Seignosse, Landes 27 juillet 2010.

Un concert reggae quand on est en vacances dans l’un des plus beau coin de France ca ne se refuse pas… A 5 km de notre villégiature, Seignosse. Sous les pins, par un temps doux propice à toutes les découvertes, une salle des fêtes posée sur la plage fait face à une mini-arène où de minables vachettes doivent donner un peu de plaisir à quelques touristes en mal de traditions.

On pénètre dans la salle et tout de suite l’atmosphère est estivale. 3 pauvres gars font office de service d’ordre, de jeunes vacanciers en tongues venus d’Hossegor, quelques babs qui ont du faire du stop, 2 ou 3 dreads … ouais, pas de doute on est vraiment en vacances là! Le concert a déjà débuté mais quelque chose cloche… Ou plutôt 2 choses, bien sur! D’abord ca fume dans la salle… à l’ancienne. Le pied! Et on se replonge immédiatemment dans ces lives d’antan où la fumée était partie prenante du spectacle. Ces temps bénis où l’on avait encore un peu de liberté en écoutant du bon son, bordel! La fumée est quand même un peu plus classe que l’odeur d’aisselles du voisin…

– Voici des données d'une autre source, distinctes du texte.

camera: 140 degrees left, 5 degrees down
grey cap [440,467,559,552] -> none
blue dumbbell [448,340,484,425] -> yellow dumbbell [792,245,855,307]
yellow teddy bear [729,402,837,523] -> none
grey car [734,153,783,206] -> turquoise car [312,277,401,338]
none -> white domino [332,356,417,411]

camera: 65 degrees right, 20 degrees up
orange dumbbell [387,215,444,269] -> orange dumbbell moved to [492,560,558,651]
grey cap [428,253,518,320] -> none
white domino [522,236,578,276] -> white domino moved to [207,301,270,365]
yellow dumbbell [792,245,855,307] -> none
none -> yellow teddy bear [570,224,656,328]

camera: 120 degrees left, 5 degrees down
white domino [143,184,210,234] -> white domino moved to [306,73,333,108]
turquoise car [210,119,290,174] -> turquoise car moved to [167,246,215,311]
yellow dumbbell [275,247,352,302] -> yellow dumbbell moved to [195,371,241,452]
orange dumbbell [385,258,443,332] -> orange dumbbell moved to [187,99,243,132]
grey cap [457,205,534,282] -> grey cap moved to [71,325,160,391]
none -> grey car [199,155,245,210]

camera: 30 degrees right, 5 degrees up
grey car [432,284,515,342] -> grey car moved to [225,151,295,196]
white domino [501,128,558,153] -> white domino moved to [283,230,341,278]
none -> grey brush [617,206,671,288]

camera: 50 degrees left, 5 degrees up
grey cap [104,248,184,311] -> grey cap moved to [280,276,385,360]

inna.jpgEt puis la seconde surprise vient du son… bon sang! Pas de basse sur cette première partie de set! Une batterie (Kush McAnuff), des percus (Alphonso Craig et consorts), un piano acoustique (Muctar Wurie) et une guitare (Earl Chinna Smith) tiennent lieu de bande-son pour un Clinton Fearon rayonnant et nous proposant les plus grands tubes de sa composition, immortalisés par Gladiators dont il tint la basse et les chœurs pendant près de 20 ans. Ca claque et ca le fait carrément: Mr Chatterbox, Chatty chatty mouth, Rich man poor man… Côté percu, elles sont à tour de rôle tenues par ceux que je vais reconnaître peu à peu. Kiddus I prend la suite et nous fait vibrer de son mythique Graduation in Zion, imparable tube découvert dans le film Rockers. Cedric Myton, leader des Congos himself prend la scène à son tour et nous envoûte avec sa fabuleuse voix de falsetto. Fisherman, Forever young… Grosse claque! Sa voix n’a pas bougée malgré ses 63 ans, il danse et offre tout ce qu’il a. Inspiré, comme envoûté par ce reggae music qui semble rythmer sa vie, éternelle source d’inspiration…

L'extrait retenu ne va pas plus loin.